When it comes to movies or shows on television, I am not the type of person to write a review, but I recently watched an episode of The Big Bang Theory sit-com, titled "The Bakersfield Expedition", and was extremely offended. This show may mock and make fun of their characters every now and then, but what sitcom doesn't?.
The show follows four geeky characters, all friends and all with some exaggerated personality or quirk that makes them unique. I have been able to relate to some of these quirks, but I have never got the feeling that the show's producers were intentionally punishing the characters for being who they were. As anyone who has watched The Big Bang Theory knows, the characters frequently portray the worst stereotypes of popular geek culture, although the jokes are usually pretty funny.
However, I found this episode was not only offensive towards the characters, but was directed at anyone who either calls themselves a geek or considers themselves different in some way from mainstream society. This was the first time that I have felt that the show was actually laughing at, and not with, the characters that I have followed for the past six seasons. For those who have not yet seen the episode, a spoiler is coming your way.
In this episode, the four characters are driving on their way to Bakersfield for a local comic convention, when they decide to take a detour and take pictures in their Star Trek: The Next Generation costumes in the desert.
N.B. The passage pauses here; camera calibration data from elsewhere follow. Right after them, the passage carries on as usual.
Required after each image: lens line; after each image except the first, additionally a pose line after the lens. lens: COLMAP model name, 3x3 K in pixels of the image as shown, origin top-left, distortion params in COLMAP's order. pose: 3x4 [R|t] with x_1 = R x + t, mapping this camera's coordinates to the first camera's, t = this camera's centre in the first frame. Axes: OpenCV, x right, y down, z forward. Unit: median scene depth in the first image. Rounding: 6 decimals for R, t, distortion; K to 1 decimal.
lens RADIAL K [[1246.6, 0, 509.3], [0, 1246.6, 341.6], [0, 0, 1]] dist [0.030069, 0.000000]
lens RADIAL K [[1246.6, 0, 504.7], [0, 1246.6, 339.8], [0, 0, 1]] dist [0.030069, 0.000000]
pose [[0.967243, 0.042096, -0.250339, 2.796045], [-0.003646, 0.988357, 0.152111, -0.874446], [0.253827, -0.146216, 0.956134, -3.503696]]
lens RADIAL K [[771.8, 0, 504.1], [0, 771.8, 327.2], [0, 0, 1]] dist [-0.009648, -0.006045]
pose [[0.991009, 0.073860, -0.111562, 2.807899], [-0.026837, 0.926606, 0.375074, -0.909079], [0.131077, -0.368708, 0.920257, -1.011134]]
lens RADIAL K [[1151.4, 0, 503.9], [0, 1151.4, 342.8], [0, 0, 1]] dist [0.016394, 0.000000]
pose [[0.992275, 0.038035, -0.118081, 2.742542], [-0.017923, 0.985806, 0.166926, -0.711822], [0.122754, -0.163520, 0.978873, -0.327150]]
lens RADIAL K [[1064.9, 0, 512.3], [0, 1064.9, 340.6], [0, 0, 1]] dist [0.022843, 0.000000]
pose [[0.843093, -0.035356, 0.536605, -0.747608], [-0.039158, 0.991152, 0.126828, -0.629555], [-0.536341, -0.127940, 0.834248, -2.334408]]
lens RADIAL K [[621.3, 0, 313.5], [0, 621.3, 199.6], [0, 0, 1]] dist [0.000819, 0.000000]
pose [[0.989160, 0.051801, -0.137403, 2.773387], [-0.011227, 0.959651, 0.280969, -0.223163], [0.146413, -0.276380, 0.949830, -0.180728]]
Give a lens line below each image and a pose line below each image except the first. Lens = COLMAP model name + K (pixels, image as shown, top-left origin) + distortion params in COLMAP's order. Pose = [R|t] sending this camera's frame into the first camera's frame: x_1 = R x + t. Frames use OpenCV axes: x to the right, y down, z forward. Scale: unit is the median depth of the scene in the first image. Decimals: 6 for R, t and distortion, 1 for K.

I have never seen Star Trek before, so I assume that the desert is significant to that show in some episodes. Moments later their car is stolen, thus leaving the group to walk in the hot desert sun dressed in their wool costumes. Throughout the episode, the group has trash violently thrown at them by passing cars and is made fun of in the local diner by not only the customers, but by the police officer that takes their statement about the theft of the car as well.